### Documento de origem:
----------
De Portugal a Dacar à reconquista da lenda

Por Carla B. Ribeiro

Durante duas semanas acompanhámos uma caravana lusitana de todo-o-terreno rumo à concretização de um sonho: voltar a ligar Portugal e Dacar, por estradas e caminhos, atravessando montanhas e desertos, ultrapassando obstáculos, esventrando um território tão inóspito quanto viciante. Aventura por Portugal, Marrocos e Mauritânia, rumo ao Senegal.

Enquanto se ouvem os roncos dos motores vindos das dunas, num cantinho do acampamento onde passamos a noite grelham-se peixes para o jantar. Respeitáveis douradas e pequenos atuns apanhados nessa manhã no mar, que nos acompanha por estes dias, e cujos corpos escamados as mulheres amanhavam quando chegou a caravana que se propôs, em 15 dias e em todo-o-terreno, ligar Portugal a Dacar, numa simulação aventureira da prova que ficou por cumprir em 2008.

A noite já começou a cair e com ela o fresco que nos impele a ficar por perto das brasas enterradas na areia e sobre as quais a grelha de protecção de um esquecido frigorífico recebe os peixes que homens e mulheres, de garfo em punho, vão virando à vez. O ritual junta vários aldeões que parecem esquecer-se que ali estamos.

Mulheres sentadas vão acolhendo as crianças pequenas que procuram o calor dos seus colos. Dois homens, carinhosamente abraçados, riem-se do esforço de quem está de serviço à grelha: uma mulher de cigarro ao canto da boca e um homem com uma pequena lanterna para verificar o estado de cozedura do jantar vão discutindo, provocando risadas entre os que os observam. Quer-nos parecer que tentam concluir qual dos dois terá mais jeito para a tarefa, mas nada entendemos do que dizem.

Uma pequenita aproxima-se em busca do calor e vai-se encostando, qual gato mimoso. Não revela carência, mas curiosidade por estes seres de tez pálida e cabelo escorrido que chegaram montados em bichos barulhentos e que levaram a que as casas da aldeia - estruturas improvisadas em madeira, lata, plástico, pano - ficassem despidas de colchões e almofadas, que trouxeram para nosso conforto. Já à tarde se tinha juntado à nossa beira para partilhar bolachas. "Primeiro para os bebés", esclarecem-nos. Só depois para os petizes mais velhos, entre os quais alguns desdentados, denunciando a idade.

Os peixes vão entrando e saindo da grelha e os nossos anfitriões de vez em quando lembram-se que ali estamos e sorriem-nos. O tempo passado à beira das brasas presenteia-nos com as grandes e reluzentes ovas que o homem, que cuidadosamente as sacou às entranhas de um dos peixes, partilha connosco ao mesmo tempo que vai amontoando o pescado numa larga bacia de metal que mantém próxima do lume com o objectivo de conservar o jantar quente.
----------
### Registos armazenados:
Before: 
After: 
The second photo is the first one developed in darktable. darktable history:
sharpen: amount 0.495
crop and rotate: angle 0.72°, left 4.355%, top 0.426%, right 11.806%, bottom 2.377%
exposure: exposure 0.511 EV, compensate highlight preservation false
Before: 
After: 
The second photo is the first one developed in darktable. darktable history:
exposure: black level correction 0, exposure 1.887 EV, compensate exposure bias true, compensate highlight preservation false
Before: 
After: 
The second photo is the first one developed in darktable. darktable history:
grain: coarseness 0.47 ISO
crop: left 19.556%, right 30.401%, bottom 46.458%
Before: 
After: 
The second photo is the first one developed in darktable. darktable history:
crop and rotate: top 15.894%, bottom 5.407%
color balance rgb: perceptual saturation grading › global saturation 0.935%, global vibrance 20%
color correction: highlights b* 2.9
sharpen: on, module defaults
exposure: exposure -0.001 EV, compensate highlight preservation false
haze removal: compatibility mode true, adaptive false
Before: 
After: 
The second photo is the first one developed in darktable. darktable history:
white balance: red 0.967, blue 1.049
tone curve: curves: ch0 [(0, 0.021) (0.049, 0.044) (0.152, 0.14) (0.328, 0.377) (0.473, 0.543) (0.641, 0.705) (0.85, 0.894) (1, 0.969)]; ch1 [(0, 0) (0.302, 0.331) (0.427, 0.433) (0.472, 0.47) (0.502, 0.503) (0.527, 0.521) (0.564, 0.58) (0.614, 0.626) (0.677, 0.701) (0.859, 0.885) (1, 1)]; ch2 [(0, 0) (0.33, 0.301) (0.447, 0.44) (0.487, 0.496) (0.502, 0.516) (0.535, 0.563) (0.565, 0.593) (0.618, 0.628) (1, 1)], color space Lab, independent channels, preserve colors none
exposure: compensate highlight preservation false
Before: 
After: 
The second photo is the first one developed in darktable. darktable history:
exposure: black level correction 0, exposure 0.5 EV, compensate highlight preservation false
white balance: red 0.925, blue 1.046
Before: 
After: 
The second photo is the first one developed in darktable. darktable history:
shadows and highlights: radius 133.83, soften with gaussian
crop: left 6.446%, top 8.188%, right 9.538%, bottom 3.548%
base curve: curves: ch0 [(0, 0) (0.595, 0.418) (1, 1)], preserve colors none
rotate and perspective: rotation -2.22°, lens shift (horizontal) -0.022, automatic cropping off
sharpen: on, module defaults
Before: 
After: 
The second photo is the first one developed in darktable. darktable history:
----------
### O problema:
Na reportagem sobre a caravana até Dacar, o que é usado como grelha para assar os peixes sobre as brasas?

### Resultado do exercício:
A grelha de protecção de um frigorífico esquecido.